> _Problem to work on_: Every line in the records below between the one holding "###### Action 4: 3" and the one holding "###### Action 5: 2", inclusive, is to be set down exactly; all other lines are to be left out.
===
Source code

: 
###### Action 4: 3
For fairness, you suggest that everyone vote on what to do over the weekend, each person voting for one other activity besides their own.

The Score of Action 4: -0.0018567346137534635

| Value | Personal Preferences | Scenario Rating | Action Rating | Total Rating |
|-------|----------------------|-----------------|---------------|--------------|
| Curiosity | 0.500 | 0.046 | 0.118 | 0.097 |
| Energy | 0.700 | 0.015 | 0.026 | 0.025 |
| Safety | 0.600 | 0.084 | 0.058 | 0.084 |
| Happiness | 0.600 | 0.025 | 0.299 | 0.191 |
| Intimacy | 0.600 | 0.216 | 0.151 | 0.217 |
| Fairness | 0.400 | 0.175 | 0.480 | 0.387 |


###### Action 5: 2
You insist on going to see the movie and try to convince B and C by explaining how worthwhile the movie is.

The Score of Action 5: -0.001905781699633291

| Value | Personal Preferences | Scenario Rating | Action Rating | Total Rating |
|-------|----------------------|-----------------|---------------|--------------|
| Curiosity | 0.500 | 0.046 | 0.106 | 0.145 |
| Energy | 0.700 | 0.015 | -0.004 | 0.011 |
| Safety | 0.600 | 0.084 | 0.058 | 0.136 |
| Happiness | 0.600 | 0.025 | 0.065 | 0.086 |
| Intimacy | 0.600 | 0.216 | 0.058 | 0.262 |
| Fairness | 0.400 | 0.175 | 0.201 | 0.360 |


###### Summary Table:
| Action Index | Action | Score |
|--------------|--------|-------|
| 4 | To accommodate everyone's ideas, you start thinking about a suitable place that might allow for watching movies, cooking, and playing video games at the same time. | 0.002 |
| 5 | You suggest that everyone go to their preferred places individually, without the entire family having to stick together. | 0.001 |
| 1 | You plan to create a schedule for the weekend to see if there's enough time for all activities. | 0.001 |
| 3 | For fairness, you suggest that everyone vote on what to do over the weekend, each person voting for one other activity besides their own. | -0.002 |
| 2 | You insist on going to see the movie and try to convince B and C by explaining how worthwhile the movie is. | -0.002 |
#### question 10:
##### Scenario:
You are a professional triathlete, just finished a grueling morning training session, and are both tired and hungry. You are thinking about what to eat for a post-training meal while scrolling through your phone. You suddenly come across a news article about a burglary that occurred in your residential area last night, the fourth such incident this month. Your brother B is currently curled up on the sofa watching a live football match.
===
> _Task solution_:
###### Action 4: 3
For fairness, you suggest that everyone vote on what to do over the weekend, each person voting for one other activity besides their own.

The Score of Action 4: -0.0018567346137534635

| Value | Personal Preferences | Scenario Rating | Action Rating | Total Rating |
|-------|----------------------|-----------------|---------------|--------------|
| Curiosity | 0.500 | 0.046 | 0.118 | 0.097 |
| Energy | 0.700 | 0.015 | 0.026 | 0.025 |
| Safety | 0.600 | 0.084 | 0.058 | 0.084 |
| Happiness | 0.600 | 0.025 | 0.299 | 0.191 |
| Intimacy | 0.600 | 0.216 | 0.151 | 0.217 |
| Fairness | 0.400 | 0.175 | 0.480 | 0.387 |


###### Action 5: 2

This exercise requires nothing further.